After President Obama released the four Bush Administration secret memos justifying torture on April 16, 2009, he showed no further appetite to delve into the matter. Indeed, on the very same day, he stated that CIA operatives would not be prosecuted for using interrogation techniques outlined in the torture memos, and that “nothing will be gained by spending our time and energy laying blame for the past.” The nation, he said should “look forward, not backwards.”
With a difficult-to-interpret eight-year statute of limitations part of the federal anti-torture statute, accountability was off the table, possibly for good.
No Bush official has been held responsible for torture. No victims of torture have been given redress in US courts or an apology by the US government. In fact, the Obama Administration is doing its best to ensure that torture victims are denied their day in court.
Guantanamo is not closed and seems likely to warehouse US torture victims for years to come. Bagram – known as “Obama’s Guantanamo” – is being transferred to Afghan control, with the US retaining access to certain detainees and no clarity about what will happen to detainees who are not Afghan citizens.
No one knows what the CIA is doing and how many terrorism suspects are being subjected to extraordinary rendition. It has been suggested that the Obama Administration finds it easier to kill them than capture and detain them – hence the accelerated death-by-drone program.
The Obama Administration, like its predecessor, is missing its deadline for engaging with the UN Committee Against Torture that overseas CAT. When the Bush Administration finally submitted its report four years after it was due, it tried – but failed – to convince the Committee that it was in compliance with its treaty obligations.

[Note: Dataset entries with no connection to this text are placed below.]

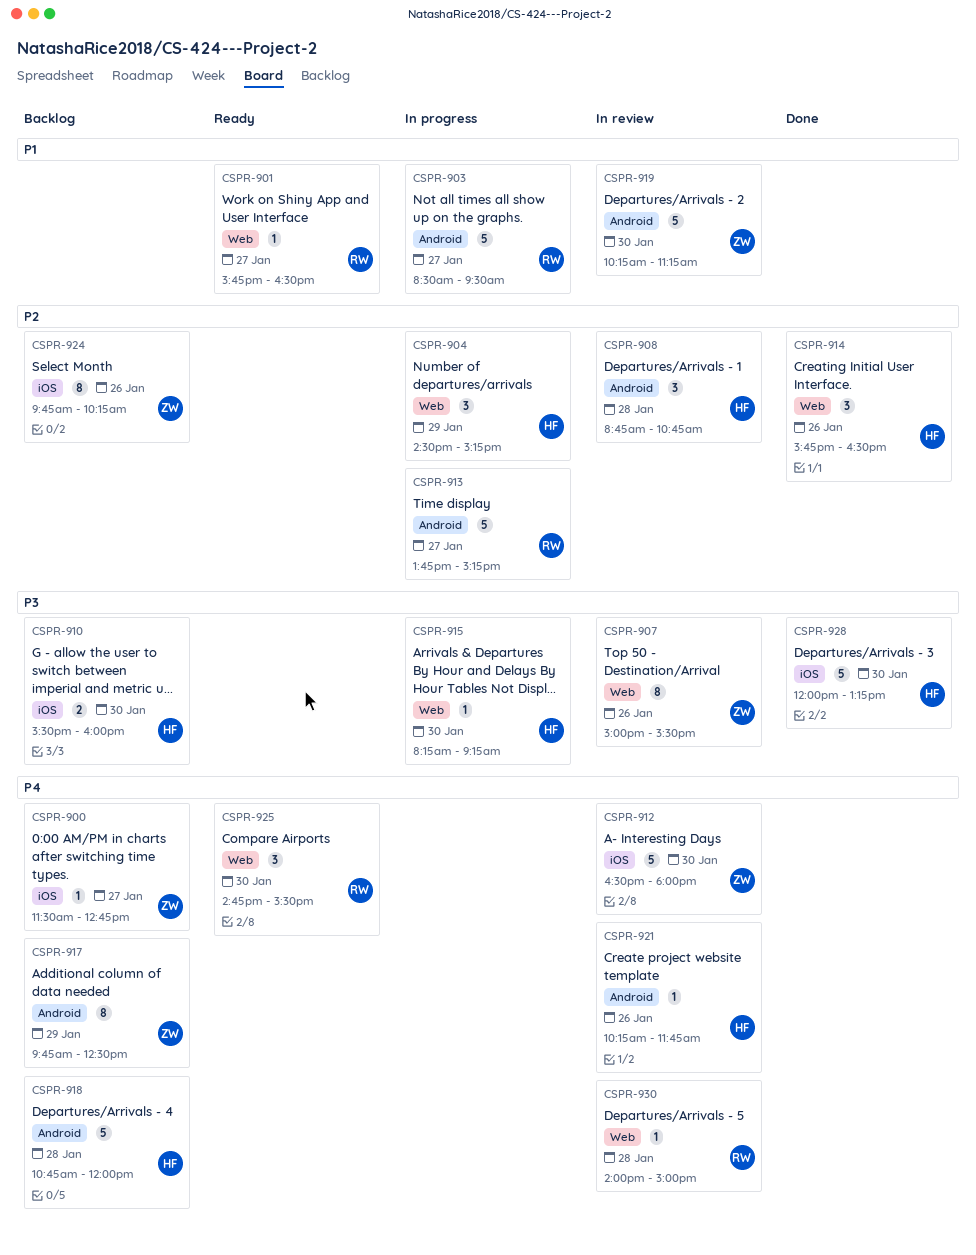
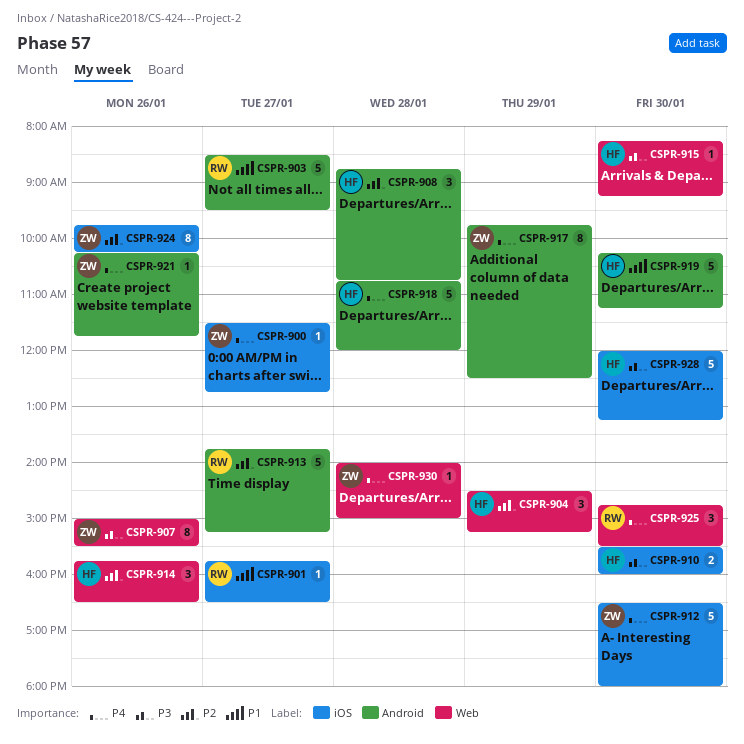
CSPR-901, label: Web -> iOS
CSPR-919, owner: ZW -> HF
CSPR-921, owner: HF -> ZW
CSPR-930, owner: RW -> ZW

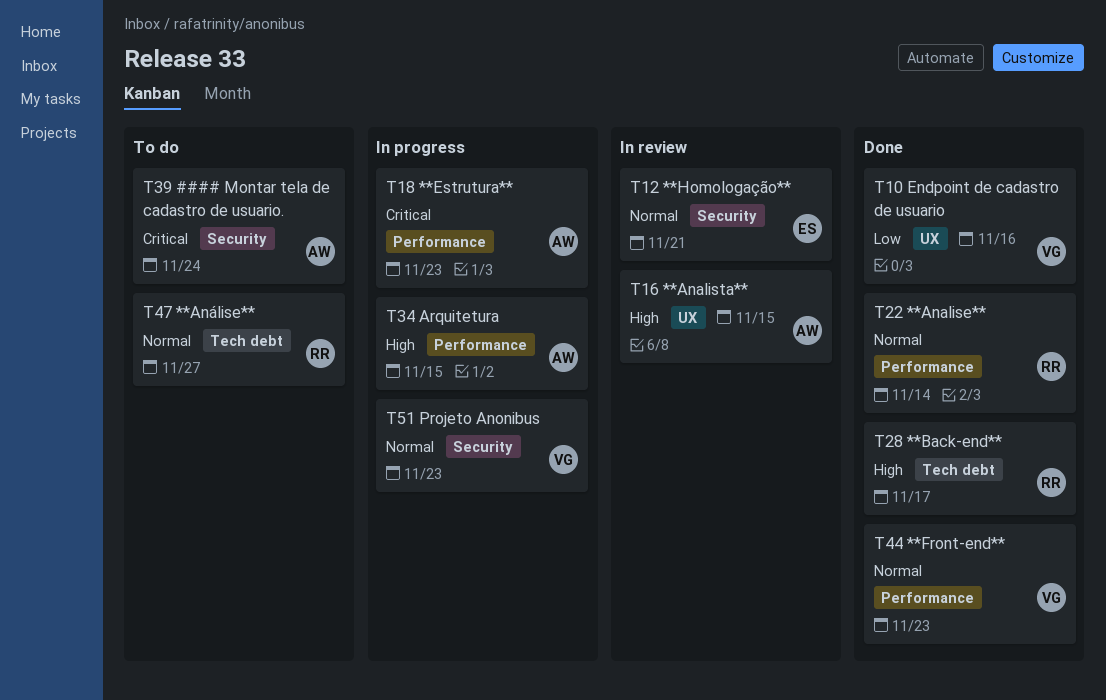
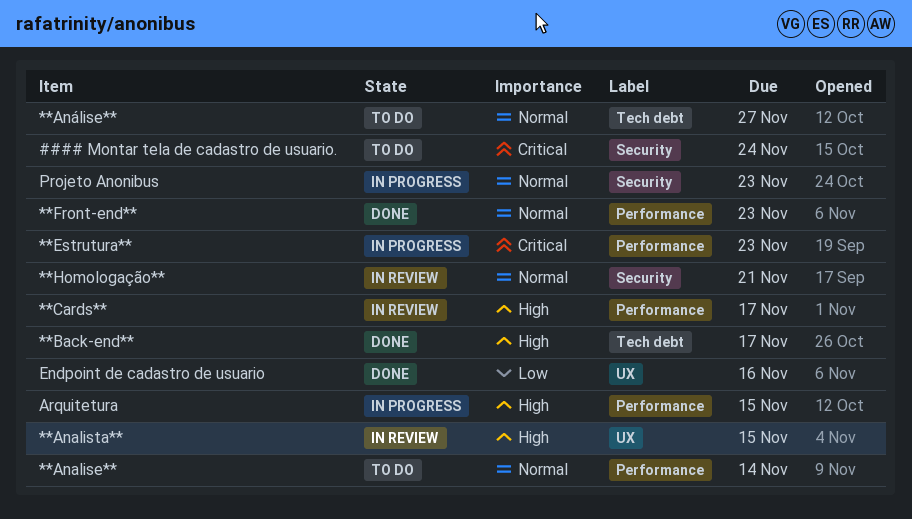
**Analise**, status: Done -> To do
**Cards**: none -> present

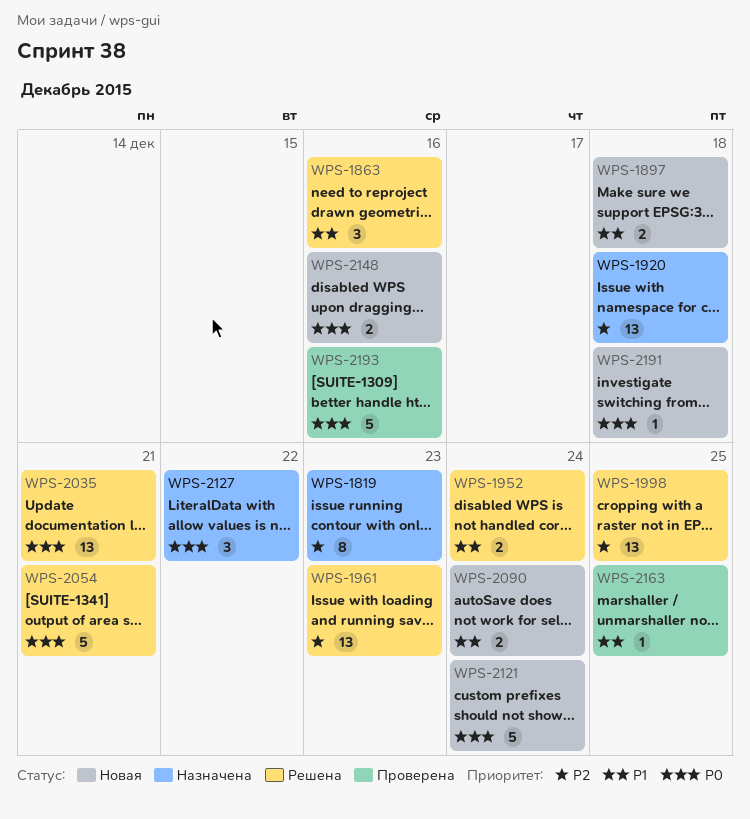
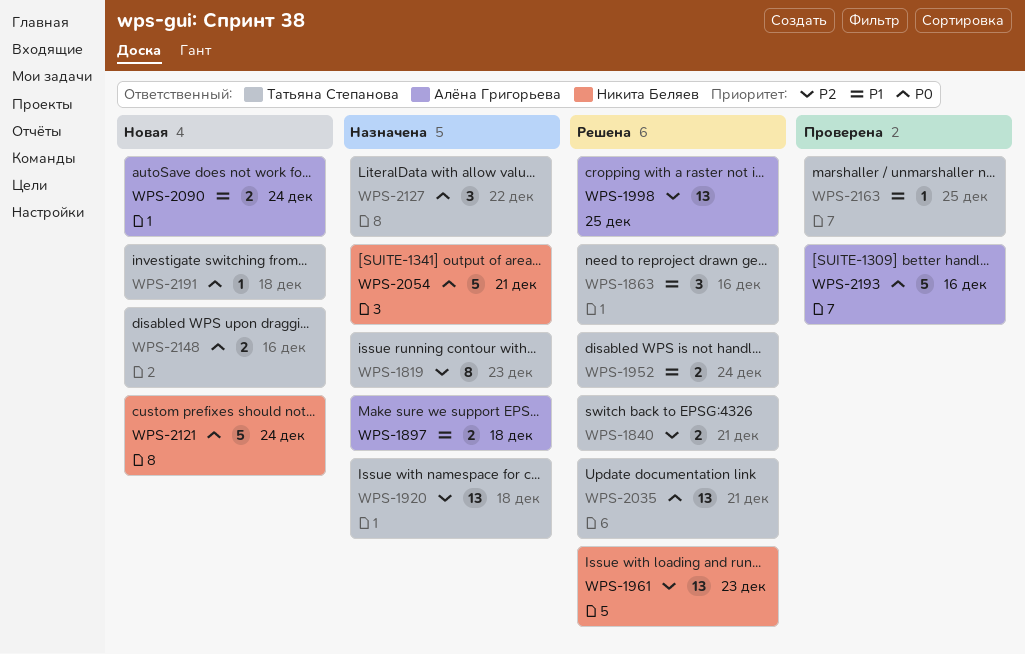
WPS-1840: none -> present
WPS-1897, status: Новая -> Назначена
WPS-2054, status: Решена -> Назначена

Unfortunately, the lengthy list of recommendations with which the Committee responded to the Bush Administration is not legally binding. And neither would be the results of the Article 22 complaint process initiated by Khalid Sheikh Mohammad under Article 22 of CAT.
Unless the American people demand accountability for torture from their elected leadership, the Convention Against Torture will be just one more plank of a disappearing international human rights framework.